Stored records
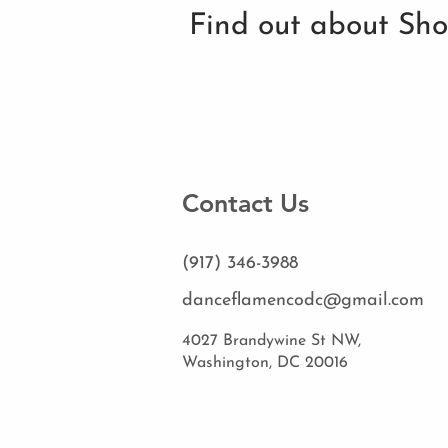
Find out about Sh
Contact Us
(917) 346-3988
danceflamencodc@gmail.com
4027 Brandywine St NW,
Washington, DC 20016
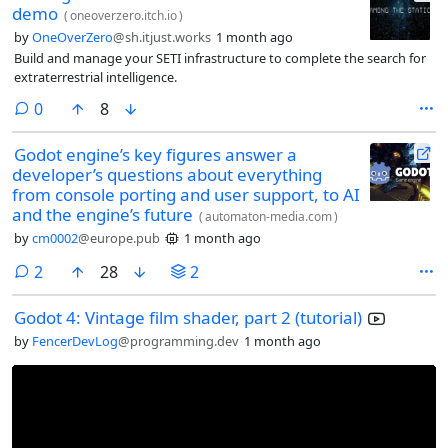
demo
(
oneoverzero.itch.io
)
by
OneOverZero
@sh.itjust.works
1 month ago
Build and manage your SETI infrastructure to complete the search for
extraterrestrial intelligence.
comments
0
8
Godot engine’s key figures answer a
developer’s questions about everything
from console porting and user support, to AI
and the engine’s future
(
automaton-media.com
)
by
cm0002
@europe.pub
1 month ago
comments
2
28
2
Godot 4: Vintage film shader, part 2 (tutorial)
by
FencerDevLog
@programming.dev
1 month ago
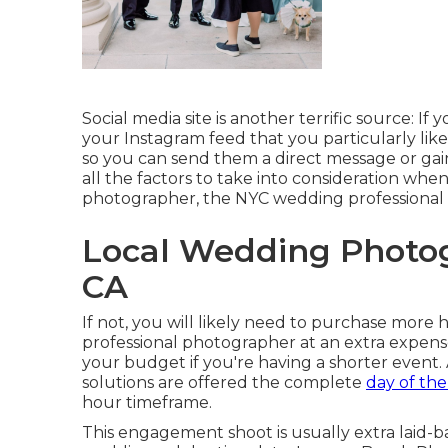
Social media site is another terrific source: If 
your Instagram feed that you particularly like,
so you can send them a direct message or gain 
all the factors to take into consideration wh
photographer, the NYC wedding professional p
Local Wedding Photo
CA
If not, you will likely need to purchase more
professional photographer at an extra expens
your budget if you're having a shorter event. 
solutions are offered the complete
day of the
hour timeframe.
This engagement shoot is usually extra laid-b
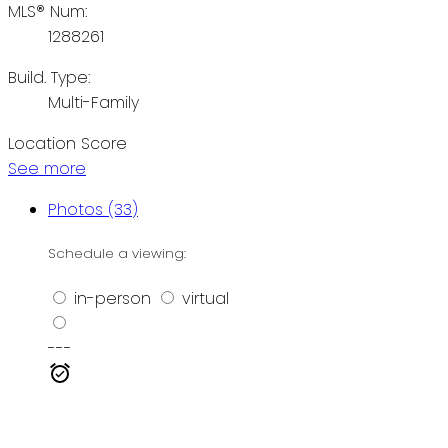
MLS® Num:
1288261
Build. Type:
Multi-Family
Location Score
See more
Photos (33)
Schedule a viewing:
in-person
virtual
---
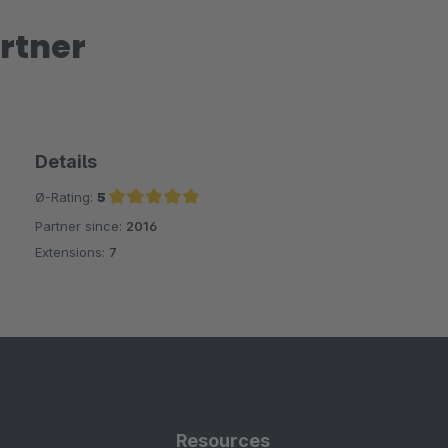
rtner
Details
Ø-Rating:
5
Partner since:
2016
Average rating of 5 out of 5 stars
Extensions:
7
Resources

- _TASK INSTRUCTIONS_
All that is required is the lines from the line containing "hour timeframe." through the end of the records above, copied exactly, and none of the pictures.

- _EXERCISE RESPONSE_
hour timeframe.
This engagement shoot is usually extra laid-b
MLS® Num:
1288261
Build. Type:
Multi-Family
Location Score
See more
Photos (33)
Schedule a viewing:
in-person
virtual
---
rtner
Details
Ø-Rating:
5
Partner since:
2016
Average rating of 5 out of 5 stars
Extensions:
7
Resources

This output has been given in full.